▶ The input:

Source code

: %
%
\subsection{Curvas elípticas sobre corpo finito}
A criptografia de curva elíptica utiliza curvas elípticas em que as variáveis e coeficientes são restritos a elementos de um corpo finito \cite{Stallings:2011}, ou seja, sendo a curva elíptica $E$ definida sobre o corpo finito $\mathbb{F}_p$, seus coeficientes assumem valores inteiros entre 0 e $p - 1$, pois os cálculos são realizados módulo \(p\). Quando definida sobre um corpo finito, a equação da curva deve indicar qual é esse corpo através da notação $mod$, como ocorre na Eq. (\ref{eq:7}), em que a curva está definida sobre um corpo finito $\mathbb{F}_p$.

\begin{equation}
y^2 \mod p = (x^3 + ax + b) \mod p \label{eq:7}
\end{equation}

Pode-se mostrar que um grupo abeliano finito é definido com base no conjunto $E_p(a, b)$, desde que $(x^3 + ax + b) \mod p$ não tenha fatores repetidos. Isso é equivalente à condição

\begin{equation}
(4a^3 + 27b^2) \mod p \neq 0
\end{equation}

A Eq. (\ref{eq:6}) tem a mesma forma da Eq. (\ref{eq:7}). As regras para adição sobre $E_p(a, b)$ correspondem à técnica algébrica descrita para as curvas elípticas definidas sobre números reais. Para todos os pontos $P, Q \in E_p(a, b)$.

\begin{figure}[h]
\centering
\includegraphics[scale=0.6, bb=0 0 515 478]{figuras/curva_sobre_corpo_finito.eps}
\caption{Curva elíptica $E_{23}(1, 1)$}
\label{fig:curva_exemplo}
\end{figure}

▶ The task: Show every line in the entries above that contains the string "label".

▶ Answer:
y^2 \mod p = (x^3 + ax + b) \mod p \label{eq:7}
\label{fig:curva_exemplo}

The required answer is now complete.